▸ **INFORMATION SHOWN**:
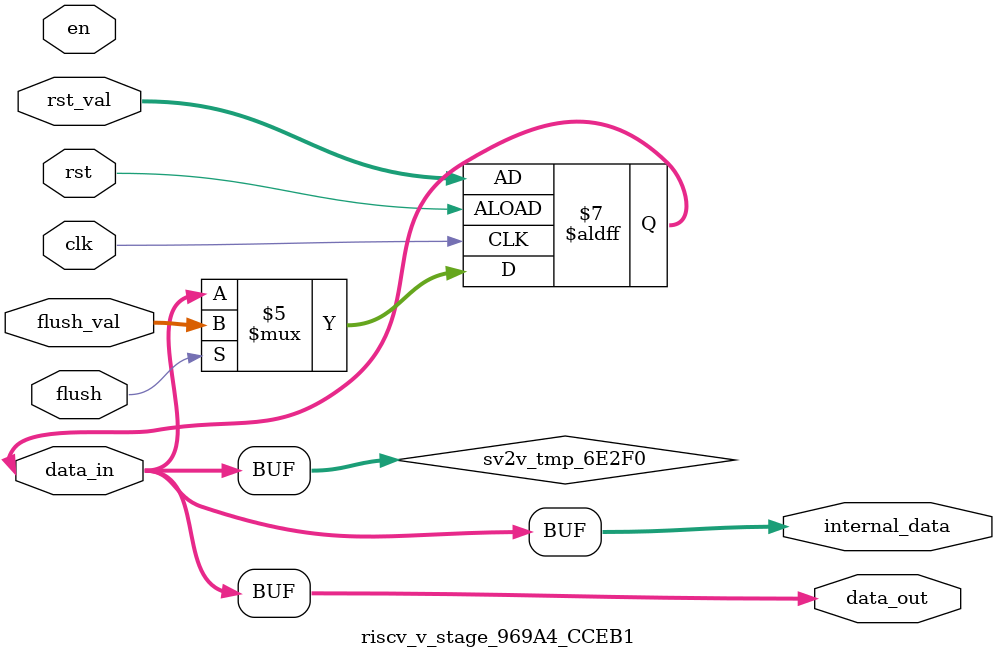
<source format=v>
module riscv_v_stage_969A4_CCEB1 (
	clk,
	rst,
	en,
	flush,
	rst_val,
	flush_val,
	data_in,
	data_out,
	internal_data
);
	parameter signed [31:0] DATA_T_riscv_pkg_BYTE_WIDTH = 0;
	parameter signed [31:0] DATA_T_riscv_v_pkg_RISCV_V_DATA_WIDTH = 0;
	parameter signed [31:0] DATA_T_riscv_v_pkg_RISCV_V_NUM_BYTES_DATA = 0;
	parameter signed [31:0] NUM_STAGES = 1;
	input wire clk;
	input wire rst;
	input wire en;
	input wire flush;
	input wire [DATA_T_riscv_v_pkg_RISCV_V_DATA_WIDTH - 1:0] rst_val;
	input wire [DATA_T_riscv_v_pkg_RISCV_V_DATA_WIDTH - 1:0] flush_val;
	input wire [DATA_T_riscv_v_pkg_RISCV_V_DATA_WIDTH - 1:0] data_in;
	output wire [DATA_T_riscv_v_pkg_RISCV_V_DATA_WIDTH - 1:0] data_out;
	output reg [(NUM_STAGES >= 0 ? ((NUM_STAGES + 1) * DATA_T_riscv_v_pkg_RISCV_V_DATA_WIDTH) - 1 : ((1 - NUM_STAGES) * DATA_T_riscv_v_pkg_RISCV_V_DATA_WIDTH) + ((NUM_STAGES * DATA_T_riscv_v_pkg_RISCV_V_DATA_WIDTH) - 1)):(NUM_STAGES >= 0 ? 0 : NUM_STAGES * DATA_T_riscv_v_pkg_RISCV_V_DATA_WIDTH)] internal_data;
	wire [DATA_T_riscv_v_pkg_RISCV_V_DATA_WIDTH * 1:1] sv2v_tmp_6E2F0;
	assign sv2v_tmp_6E2F0 = data_in;
	always @(*) internal_data[(NUM_STAGES >= 0 ? 0 : NUM_STAGES) * DATA_T_riscv_v_pkg_RISCV_V_DATA_WIDTH+:DATA_T_riscv_v_pkg_RISCV_V_DATA_WIDTH] = sv2v_tmp_6E2F0;
	genvar _gv_idx_1;
	generate
		for (_gv_idx_1 = 1; _gv_idx_1 <= NUM_STAGES; _gv_idx_1 = _gv_idx_1 + 1) begin : gen_stage_data
			localparam idx = _gv_idx_1;
			always @(posedge clk or posedge rst)
				if (rst)
					internal_data[(NUM_STAGES >= 0 ? idx : NUM_STAGES - idx) * DATA_T_riscv_v_pkg_RISCV_V_DATA_WIDTH+:DATA_T_riscv_v_pkg_RISCV_V_DATA_WIDTH] <= rst_val;
				else if (flush)
					internal_data[(NUM_STAGES >= 0 ? idx : NUM_STAGES - idx) * DATA_T_riscv_v_pkg_RISCV_V_DATA_WIDTH+:DATA_T_riscv_v_pkg_RISCV_V_DATA_WIDTH] <= flush_val;
				else if (en)
					internal_data[(NUM_STAGES >= 0 ? idx : NUM_STAGES - idx) * DATA_T_riscv_v_pkg_RISCV_V_DATA_WIDTH+:DATA_T_riscv_v_pkg_RISCV_V_DATA_WIDTH] <= internal_data[(NUM_STAGES >= 0 ? idx - 1 : NUM_STAGES - (idx - 1)) * DATA_T_riscv_v_pkg_RISCV_V_DATA_WIDTH+:DATA_T_riscv_v_pkg_RISCV_V_DATA_WIDTH];
		end
	endgenerate
	assign data_out = internal_data[(NUM_STAGES >= 0 ? NUM_STAGES : NUM_STAGES - NUM_STAGES) * DATA_T_riscv_v_pkg_RISCV_V_DATA_WIDTH+:DATA_T_riscv_v_pkg_RISCV_V_DATA_WIDTH];
endmodule

</source>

▸ **REQUEST**:
Please return all of the entries word for word, excluding the pictures.

▸ **EXERCISE SOLUTION**:
<source format=v>
module riscv_v_stage_969A4_CCEB1 (
	clk,
	rst,
	en,
	flush,
	rst_val,
	flush_val,
	data_in,
	data_out,
	internal_data
);
	parameter signed [31:0] DATA_T_riscv_pkg_BYTE_WIDTH = 0;
	parameter signed [31:0] DATA_T_riscv_v_pkg_RISCV_V_DATA_WIDTH = 0;
	parameter signed [31:0] DATA_T_riscv_v_pkg_RISCV_V_NUM_BYTES_DATA = 0;
	parameter signed [31:0] NUM_STAGES = 1;
	input wire clk;
	input wire rst;
	input wire en;
	input wire flush;
	input wire [DATA_T_riscv_v_pkg_RISCV_V_DATA_WIDTH - 1:0] rst_val;
	input wire [DATA_T_riscv_v_pkg_RISCV_V_DATA_WIDTH - 1:0] flush_val;
	input wire [DATA_T_riscv_v_pkg_RISCV_V_DATA_WIDTH - 1:0] data_in;
	output wire [DATA_T_riscv_v_pkg_RISCV_V_DATA_WIDTH - 1:0] data_out;
	output reg [(NUM_STAGES >= 0 ? ((NUM_STAGES + 1) * DATA_T_riscv_v_pkg_RISCV_V_DATA_WIDTH) - 1 : ((1 - NUM_STAGES) * DATA_T_riscv_v_pkg_RISCV_V_DATA_WIDTH) + ((NUM_STAGES * DATA_T_riscv_v_pkg_RISCV_V_DATA_WIDTH) - 1)):(NUM_STAGES >= 0 ? 0 : NUM_STAGES * DATA_T_riscv_v_pkg_RISCV_V_DATA_WIDTH)] internal_data;
	wire [DATA_T_riscv_v_pkg_RISCV_V_DATA_WIDTH * 1:1] sv2v_tmp_6E2F0;
	assign sv2v_tmp_6E2F0 = data_in;
	always @(*) internal_data[(NUM_STAGES >= 0 ? 0 : NUM_STAGES) * DATA_T_riscv_v_pkg_RISCV_V_DATA_WIDTH+:DATA_T_riscv_v_pkg_RISCV_V_DATA_WIDTH] = sv2v_tmp_6E2F0;
	genvar _gv_idx_1;
	generate
		for (_gv_idx_1 = 1; _gv_idx_1 <= NUM_STAGES; _gv_idx_1 = _gv_idx_1 + 1) begin : gen_stage_data
			localparam idx = _gv_idx_1;
			always @(posedge clk or posedge rst)
				if (rst)
					internal_data[(NUM_STAGES >= 0 ? idx : NUM_STAGES - idx) * DATA_T_riscv_v_pkg_RISCV_V_DATA_WIDTH+:DATA_T_riscv_v_pkg_RISCV_V_DATA_WIDTH] <= rst_val;
				else if (flush)
					internal_data[(NUM_STAGES >= 0 ? idx : NUM_STAGES - idx) * DATA_T_riscv_v_pkg_RISCV_V_DATA_WIDTH+:DATA_T_riscv_v_pkg_RISCV_V_DATA_WIDTH] <= flush_val;
				else if (en)
					internal_data[(NUM_STAGES >= 0 ? idx : NUM_STAGES - idx) * DATA_T_riscv_v_pkg_RISCV_V_DATA_WIDTH+:DATA_T_riscv_v_pkg_RISCV_V_DATA_WIDTH] <= internal_data[(NUM_STAGES >= 0 ? idx - 1 : NUM_STAGES - (idx - 1)) * DATA_T_riscv_v_pkg_RISCV_V_DATA_WIDTH+:DATA_T_riscv_v_pkg_RISCV_V_DATA_WIDTH];
		end
	endgenerate
	assign data_out = internal_data[(NUM_STAGES >= 0 ? NUM_STAGES : NUM_STAGES - NUM_STAGES) * DATA_T_riscv_v_pkg_RISCV_V_DATA_WIDTH+:DATA_T_riscv_v_pkg_RISCV_V_DATA_WIDTH];
endmodule

</source>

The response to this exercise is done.